Inequality, Life Chances, Upward Mobility, & the American Dream

Inequality, Life Chances, Upward Mobility, & the American Dream

A brief discussion of inequalities that prohibit upward mobility.

In the United States, the “American Dream” is core ideal often preached and believed by many Americans. American culture promotes the American Dream which dictates that as long as one works hard the opportunity exists for prosperity and success. The American Dream also asserts that upward social and financial mobility is possible regardless of social class or circumstances of birth. This thought promotes the image of a society in which inequalities do not exist and gives little credence to the fact that inequalities are real problems, prohibiting upward mobility.

Upward mobility rarely happens because life chances or opportunities differ in availability for socioeconomic groups according to their access to resources. For example, if you are poor you have less access to loans which makes starting a business more difficult than a rich person starting a business. Despite this fact, the American Dream is still a prevalent ideology because it suppresses underprivileged groups of people and places the blame on them rather than society.
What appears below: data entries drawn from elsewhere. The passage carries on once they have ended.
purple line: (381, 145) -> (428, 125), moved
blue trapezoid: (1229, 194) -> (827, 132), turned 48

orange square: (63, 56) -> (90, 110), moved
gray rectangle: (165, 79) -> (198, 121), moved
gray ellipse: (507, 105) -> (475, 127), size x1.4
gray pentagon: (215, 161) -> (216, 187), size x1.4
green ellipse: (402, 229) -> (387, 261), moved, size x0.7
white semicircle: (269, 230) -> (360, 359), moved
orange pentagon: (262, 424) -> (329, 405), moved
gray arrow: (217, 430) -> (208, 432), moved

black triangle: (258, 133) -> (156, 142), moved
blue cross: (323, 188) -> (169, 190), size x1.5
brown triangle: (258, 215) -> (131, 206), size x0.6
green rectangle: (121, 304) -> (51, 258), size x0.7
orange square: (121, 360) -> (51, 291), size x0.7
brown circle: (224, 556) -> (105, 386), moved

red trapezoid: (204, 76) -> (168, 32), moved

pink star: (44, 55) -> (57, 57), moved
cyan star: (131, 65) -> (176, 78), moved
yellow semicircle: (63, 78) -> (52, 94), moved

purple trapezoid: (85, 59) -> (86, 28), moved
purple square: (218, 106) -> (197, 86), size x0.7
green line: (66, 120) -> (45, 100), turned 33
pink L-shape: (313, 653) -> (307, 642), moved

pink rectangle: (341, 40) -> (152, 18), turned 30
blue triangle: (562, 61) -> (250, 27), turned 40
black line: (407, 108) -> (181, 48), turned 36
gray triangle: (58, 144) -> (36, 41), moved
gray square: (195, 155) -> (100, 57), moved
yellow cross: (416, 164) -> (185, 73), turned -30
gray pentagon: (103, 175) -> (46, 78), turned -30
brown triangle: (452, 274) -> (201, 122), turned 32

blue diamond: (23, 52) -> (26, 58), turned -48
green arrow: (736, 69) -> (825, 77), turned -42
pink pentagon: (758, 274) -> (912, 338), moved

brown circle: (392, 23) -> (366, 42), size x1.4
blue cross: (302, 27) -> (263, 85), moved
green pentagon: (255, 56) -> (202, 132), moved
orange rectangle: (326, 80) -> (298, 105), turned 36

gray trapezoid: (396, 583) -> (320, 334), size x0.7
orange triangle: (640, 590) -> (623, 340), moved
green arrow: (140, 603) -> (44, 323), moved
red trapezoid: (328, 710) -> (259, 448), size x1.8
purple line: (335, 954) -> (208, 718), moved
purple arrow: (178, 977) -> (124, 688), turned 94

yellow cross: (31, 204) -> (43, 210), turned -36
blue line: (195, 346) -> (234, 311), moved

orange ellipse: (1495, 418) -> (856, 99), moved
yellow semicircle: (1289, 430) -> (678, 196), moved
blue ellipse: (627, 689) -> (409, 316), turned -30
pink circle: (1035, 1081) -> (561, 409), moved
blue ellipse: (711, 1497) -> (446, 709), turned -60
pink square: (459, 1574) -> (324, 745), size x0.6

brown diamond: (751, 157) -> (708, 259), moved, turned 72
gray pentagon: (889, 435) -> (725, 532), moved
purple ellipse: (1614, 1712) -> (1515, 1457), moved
This issue dates back to the founding of the US and remains unchanged in many ways.

Claims that the American Dream is a reality, usually cite instances of when immigrants first came to the United States and become successful. The truth is that only immigrants who possess valuable skill or have money to start enterprises become successful which has little to do with hard work. Cases are often cited of poor black people becoming successful in order to claim the American Dream is real, when the reality is that these cases are outliers and only happen in unique circumstances. The reason that the American Dream is still relevant is due to its reinforcement of privileged groups that do not want to take responsibility for the fact that social systems in the United States are responsible for keeping people in the class they were born.